START Data supplied
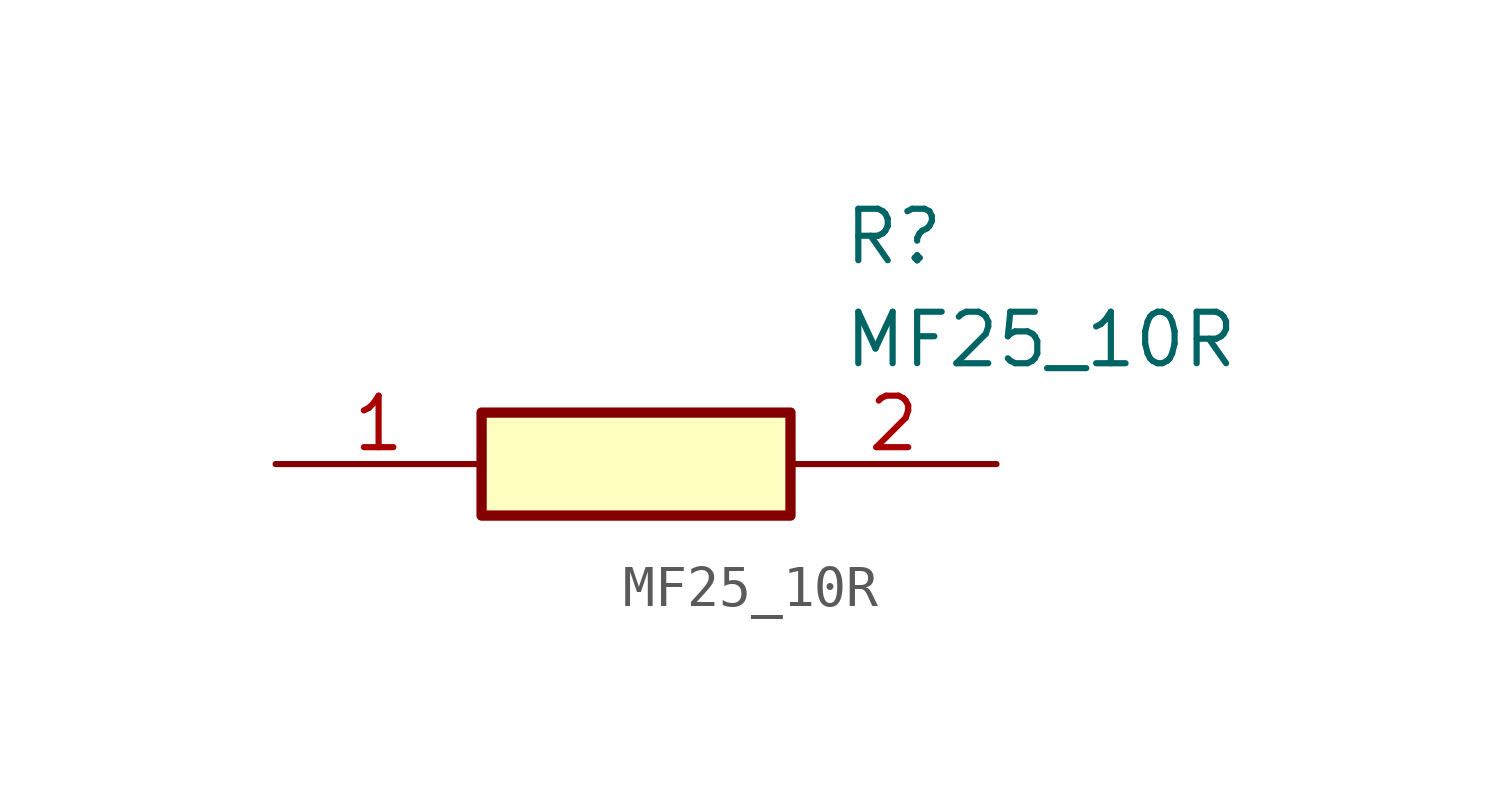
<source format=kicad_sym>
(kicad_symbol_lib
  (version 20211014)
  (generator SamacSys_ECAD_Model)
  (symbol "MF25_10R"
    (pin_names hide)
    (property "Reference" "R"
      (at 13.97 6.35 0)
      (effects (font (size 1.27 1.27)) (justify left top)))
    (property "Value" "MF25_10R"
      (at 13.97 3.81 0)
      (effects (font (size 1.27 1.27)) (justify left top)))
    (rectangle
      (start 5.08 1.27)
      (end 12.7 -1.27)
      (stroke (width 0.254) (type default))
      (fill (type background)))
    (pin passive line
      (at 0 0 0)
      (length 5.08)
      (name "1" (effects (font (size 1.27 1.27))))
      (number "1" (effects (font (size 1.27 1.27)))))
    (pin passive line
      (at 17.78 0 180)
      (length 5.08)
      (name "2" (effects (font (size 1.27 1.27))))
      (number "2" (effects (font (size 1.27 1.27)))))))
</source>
END Data supplied
> _Task brief_
Among the records above, find each line holding "number" and list it.

> _Solution_
      (number "1" (effects (font (size 1.27 1.27)))))
      (number "2" (effects (font (size 1.27 1.27)))))))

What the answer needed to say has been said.